◆ Data listing ◆

BEGIN

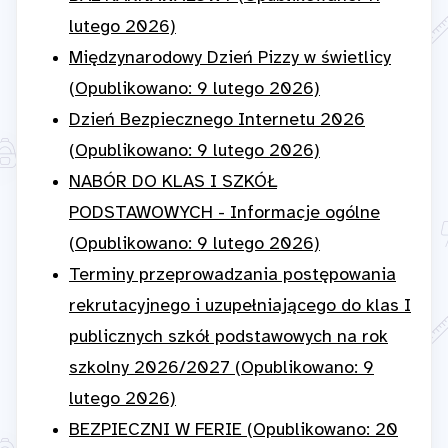
lutego 2026)
Międzynarodowy Dzień Pizzy w świetlicy
(Opublikowano: 9 lutego 2026)
Dzień Bezpiecznego Internetu 2026
(Opublikowano: 9 lutego 2026)
NABÓR DO KLAS I SZKÓŁ
PODSTAWOWYCH - Informacje ogólne
(Opublikowano: 9 lutego 2026)
Terminy przeprowadzania postępowania
rekrutacyjnego i uzupełniającego do klas I
publicznych szkół podstawowych na rok
szkolny 2026/2027 (Opublikowano: 9
lutego 2026)
BEZPIECZNI W FERIE (Opublikowano: 20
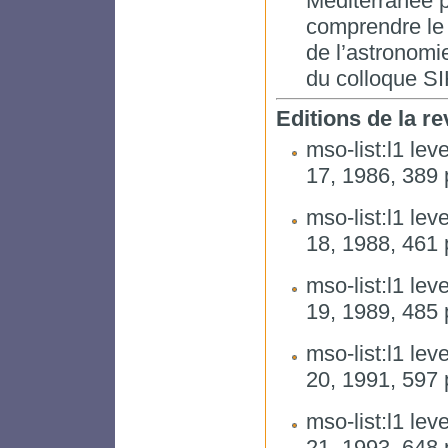
Méditerranée 
comprendre le
de l’astronomi
du colloque SI
Editions de la r
mso-list:l1 leve
17, 1986, 389 
mso-list:l1 leve
18, 1988, 461 
mso-list:l1 leve
19, 1989, 485 
mso-list:l1 leve
20, 1991, 597 
mso-list:l1 leve
21, 1993, 648 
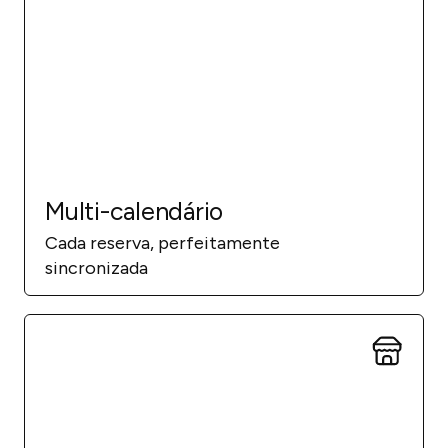
Multi-calendário
Cada reserva, perfeitamente
sincronizada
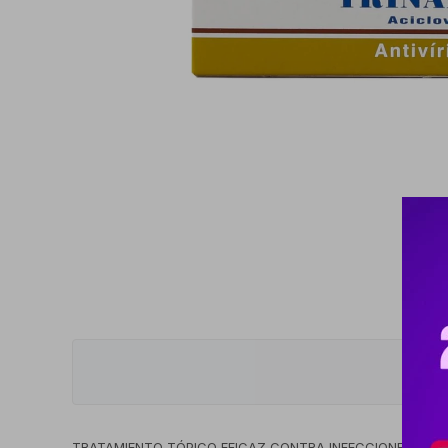
TRATAMIENTO TÓPICO EFICAZ CONTRA INFECCIONES CUTÁNE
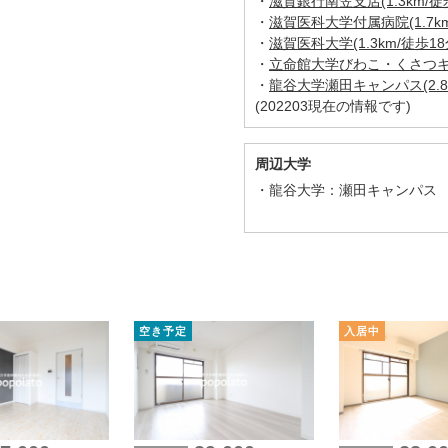
・
滋賀銀行南笠支店(1.3km/徒
・
滋賀医科大学付属病院(1.7km
・
滋賀医科大学(1.3km/徒歩18
・
立命館大学びわこ・くさつキャン
・
龍谷大学瀬田キャンパス(2.8k
(202203現在の情報です)
周辺大学
龍谷大学：瀬田キャンパス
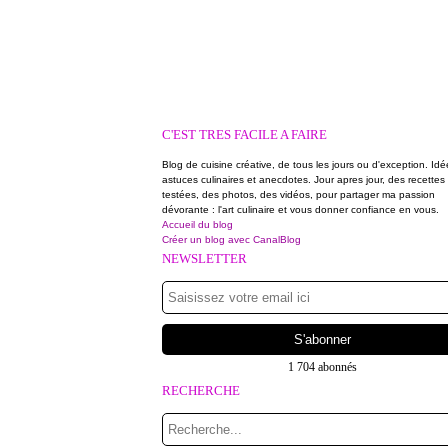
C'EST TRES FACILE A FAIRE
Blog de cuisine créative, de tous les jours ou d'exception. Idé
astuces culinaires et anecdotes. Jour apres jour, des recettes
testées, des photos, des vidéos, pour partager ma passion
dévorante : l'art culinaire et vous donner confiance en vous.
Accueil du blog
Créer un blog avec CanalBlog
NEWSLETTER
1 704 abonnés
RECHERCHE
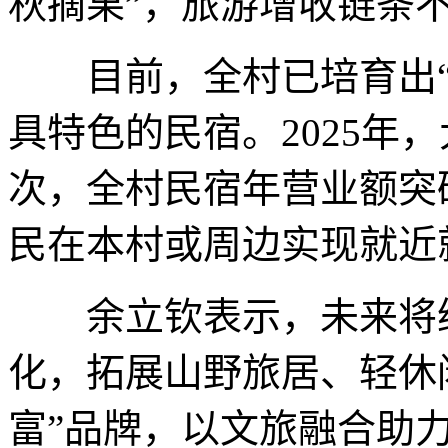
秋摘果”，旅游增收链条
目前，全村已培育出“云
具特色的民宿。2025年
次，全村民宿年营业额突破
民在本村或周边实现就近
余立钦表示，未来将继
化，拓展山野旅居、轻休
富”品牌，以文旅融合助力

END

Using the listing above, write out exactly the lines from the one that holds "17, 1986, 389" through the last line, both included, and omit pictures.

◆ Written solution ◆
17, 1986, 389 
mso-list:l1 leve
18, 1988, 461 
mso-list:l1 leve
19, 1989, 485 
mso-list:l1 leve
20, 1991, 597 
mso-list:l1 leve
21, 1993, 648 
Multi-calendário
Cada reserva, perfeitamente
sincronizada
TRATAMIENTO TÓPICO EFICAZ CONTRA INFECCIONES CUTÁNE
・
滋賀銀行南笠支店(1.3km/徒
・
滋賀医科大学付属病院(1.7km
・
滋賀医科大学(1.3km/徒歩18
・
立命館大学びわこ・くさつキャン
・
龍谷大学瀬田キャンパス(2.8k
(202203現在の情報です)
周辺大学
龍谷大学：瀬田キャンパス
C'EST TRES FACILE A FAIRE
Blog de cuisine créative, de tous les jours ou d'exception. Idé
astuces culinaires et anecdotes. Jour apres jour, des recettes
testées, des photos, des vidéos, pour partager ma passion
dévorante : l'art culinaire et vous donner confiance en vous.
Accueil du blog
Créer un blog avec CanalBlog
NEWSLETTER
1 704 abonnés
RECHERCHE
秋摘果”，旅游增收链条
目前，全村已培育出“云
具特色的民宿。2025年
次，全村民宿年营业额突破
民在本村或周边实现就近
余立钦表示，未来将继
化，拓展山野旅居、轻休
富”品牌，以文旅融合助力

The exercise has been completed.